----- GIVEN TEXT
Compute the Generation following a provided Generation.

Parameters:

gen – The current Generation.

Returns:

The next Generation.

Implementation Details

Create a new sequence (tuple or list) according to the following:

  1. For each index in range(length):

    1. Compute the next_state() for the cell at that index.

    2. Include the computed CellState in your output Generation.

generate() list[Generation]

Compute all Generations, returning the list of computed Generations.

Returns:

A list of computed Generations.

Implementation Details

  1. Create an empty list called generations.

  2. Compute the first Generation with get_first_generation() and save it to a variable called gen.

  3. Loop over range(num_generations), doing the following for each iteration:

    1. Append gen to generations.

    2. Update gen with the output from next_generation().

  4. Return generations.

Tips

  1. As you’re debugging, I suggest using only a single rule set to True. This should help you determine if your implementation makes sense.

    • Recall what each rule means, and it should make it more clear whether your implementation is correct or not.

  2. As you’re debugging, you’ll probably want to switch around your First Generation Type while setting a single rule to True because some of the rules won’t do anything with Centered 1.

  3. Correctness is highly important for this assignment due to its simplicity. You definitely want to make sure each rule works on its own.
----------
----- EXTRACTED ENTRIES
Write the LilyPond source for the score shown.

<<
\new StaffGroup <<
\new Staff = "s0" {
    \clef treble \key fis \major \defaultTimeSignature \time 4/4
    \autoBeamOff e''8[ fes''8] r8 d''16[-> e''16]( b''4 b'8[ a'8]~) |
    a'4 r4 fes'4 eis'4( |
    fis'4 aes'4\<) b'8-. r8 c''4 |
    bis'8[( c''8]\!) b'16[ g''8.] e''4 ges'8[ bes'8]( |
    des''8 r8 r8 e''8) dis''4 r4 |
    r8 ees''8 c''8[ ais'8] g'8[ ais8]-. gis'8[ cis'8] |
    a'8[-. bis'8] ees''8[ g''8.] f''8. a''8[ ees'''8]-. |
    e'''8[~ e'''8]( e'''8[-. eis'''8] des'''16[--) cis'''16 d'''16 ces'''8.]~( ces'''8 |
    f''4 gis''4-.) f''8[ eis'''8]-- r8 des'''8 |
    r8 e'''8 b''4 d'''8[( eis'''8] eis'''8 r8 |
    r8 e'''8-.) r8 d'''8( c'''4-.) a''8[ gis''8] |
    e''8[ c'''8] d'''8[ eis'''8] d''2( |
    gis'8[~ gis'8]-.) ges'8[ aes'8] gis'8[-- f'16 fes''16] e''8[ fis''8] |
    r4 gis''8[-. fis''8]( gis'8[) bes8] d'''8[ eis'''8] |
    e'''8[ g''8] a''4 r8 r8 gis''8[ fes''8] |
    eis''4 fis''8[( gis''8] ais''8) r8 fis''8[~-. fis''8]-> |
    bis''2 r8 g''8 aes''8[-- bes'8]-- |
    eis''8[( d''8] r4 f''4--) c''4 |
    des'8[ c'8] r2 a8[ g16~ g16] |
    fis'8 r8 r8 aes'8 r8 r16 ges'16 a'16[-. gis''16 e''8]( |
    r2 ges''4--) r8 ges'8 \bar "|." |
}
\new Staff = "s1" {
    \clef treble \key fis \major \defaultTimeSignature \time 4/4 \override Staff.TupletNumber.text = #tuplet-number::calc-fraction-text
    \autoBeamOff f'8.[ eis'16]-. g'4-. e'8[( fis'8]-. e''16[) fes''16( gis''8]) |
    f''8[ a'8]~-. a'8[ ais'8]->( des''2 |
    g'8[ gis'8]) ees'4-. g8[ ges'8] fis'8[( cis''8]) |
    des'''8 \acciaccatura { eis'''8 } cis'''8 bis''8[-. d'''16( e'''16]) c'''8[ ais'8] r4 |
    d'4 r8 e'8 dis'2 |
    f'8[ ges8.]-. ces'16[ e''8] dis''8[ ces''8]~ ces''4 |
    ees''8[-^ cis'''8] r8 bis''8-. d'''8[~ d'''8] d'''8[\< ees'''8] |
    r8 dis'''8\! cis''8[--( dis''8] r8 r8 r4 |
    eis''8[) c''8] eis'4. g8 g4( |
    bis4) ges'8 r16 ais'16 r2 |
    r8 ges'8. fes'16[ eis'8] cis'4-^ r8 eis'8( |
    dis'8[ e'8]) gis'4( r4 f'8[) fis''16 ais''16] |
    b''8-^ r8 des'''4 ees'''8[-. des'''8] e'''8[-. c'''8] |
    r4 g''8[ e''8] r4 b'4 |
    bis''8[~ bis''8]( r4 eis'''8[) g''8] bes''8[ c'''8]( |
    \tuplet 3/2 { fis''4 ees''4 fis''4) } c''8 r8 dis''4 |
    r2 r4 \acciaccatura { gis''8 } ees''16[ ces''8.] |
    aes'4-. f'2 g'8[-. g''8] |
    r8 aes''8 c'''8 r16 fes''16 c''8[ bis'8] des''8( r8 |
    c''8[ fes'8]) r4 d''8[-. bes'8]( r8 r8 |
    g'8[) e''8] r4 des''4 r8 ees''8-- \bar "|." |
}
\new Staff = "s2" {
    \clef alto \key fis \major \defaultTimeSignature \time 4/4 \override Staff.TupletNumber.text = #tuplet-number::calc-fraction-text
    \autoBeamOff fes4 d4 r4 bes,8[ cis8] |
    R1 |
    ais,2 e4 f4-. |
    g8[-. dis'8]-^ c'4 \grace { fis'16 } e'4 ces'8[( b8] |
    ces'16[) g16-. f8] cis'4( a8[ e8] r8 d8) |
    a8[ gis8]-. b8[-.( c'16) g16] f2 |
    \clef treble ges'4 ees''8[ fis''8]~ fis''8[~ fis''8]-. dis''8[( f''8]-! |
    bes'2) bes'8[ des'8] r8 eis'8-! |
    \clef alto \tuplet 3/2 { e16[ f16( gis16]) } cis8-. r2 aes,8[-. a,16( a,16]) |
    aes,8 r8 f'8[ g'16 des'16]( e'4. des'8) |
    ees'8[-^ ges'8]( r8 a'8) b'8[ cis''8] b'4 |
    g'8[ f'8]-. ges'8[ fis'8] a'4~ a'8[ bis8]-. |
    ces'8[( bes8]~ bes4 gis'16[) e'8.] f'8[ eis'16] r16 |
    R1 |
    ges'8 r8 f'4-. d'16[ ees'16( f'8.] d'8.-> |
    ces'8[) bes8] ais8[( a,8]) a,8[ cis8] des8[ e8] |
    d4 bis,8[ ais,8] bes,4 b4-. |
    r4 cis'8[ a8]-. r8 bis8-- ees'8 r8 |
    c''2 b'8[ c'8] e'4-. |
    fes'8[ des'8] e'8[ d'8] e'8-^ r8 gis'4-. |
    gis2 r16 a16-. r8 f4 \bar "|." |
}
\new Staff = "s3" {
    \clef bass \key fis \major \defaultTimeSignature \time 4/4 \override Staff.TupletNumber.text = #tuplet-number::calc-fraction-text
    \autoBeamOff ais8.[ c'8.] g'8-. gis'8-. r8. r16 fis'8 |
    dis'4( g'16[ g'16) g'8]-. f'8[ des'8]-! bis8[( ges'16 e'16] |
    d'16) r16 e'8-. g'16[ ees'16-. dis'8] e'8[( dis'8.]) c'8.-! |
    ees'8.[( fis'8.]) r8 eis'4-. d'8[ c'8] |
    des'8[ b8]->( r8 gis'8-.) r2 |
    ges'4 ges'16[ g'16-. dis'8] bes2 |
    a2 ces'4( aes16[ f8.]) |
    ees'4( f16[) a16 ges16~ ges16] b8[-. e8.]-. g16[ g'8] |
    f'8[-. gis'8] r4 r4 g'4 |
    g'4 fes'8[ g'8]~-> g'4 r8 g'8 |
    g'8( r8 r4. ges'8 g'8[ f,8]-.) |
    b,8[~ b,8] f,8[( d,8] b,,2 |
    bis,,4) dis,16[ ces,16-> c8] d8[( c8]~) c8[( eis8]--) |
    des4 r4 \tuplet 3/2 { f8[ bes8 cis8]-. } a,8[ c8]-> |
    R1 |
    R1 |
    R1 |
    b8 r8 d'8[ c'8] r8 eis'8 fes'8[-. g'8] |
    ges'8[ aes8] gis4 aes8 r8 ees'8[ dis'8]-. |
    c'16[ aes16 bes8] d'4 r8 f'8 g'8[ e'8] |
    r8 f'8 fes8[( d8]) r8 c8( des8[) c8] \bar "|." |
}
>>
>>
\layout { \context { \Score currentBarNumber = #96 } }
----------
▸ **PROBLEM STATEMENT**
Render this sentence from the text on computing generations into Spanish: "Correctness is highly important for this assignment due to its simplicity."

▸ **RESPONSE AREA**
La corrección es sumamente importante en esta tarea debido a su simplicidad.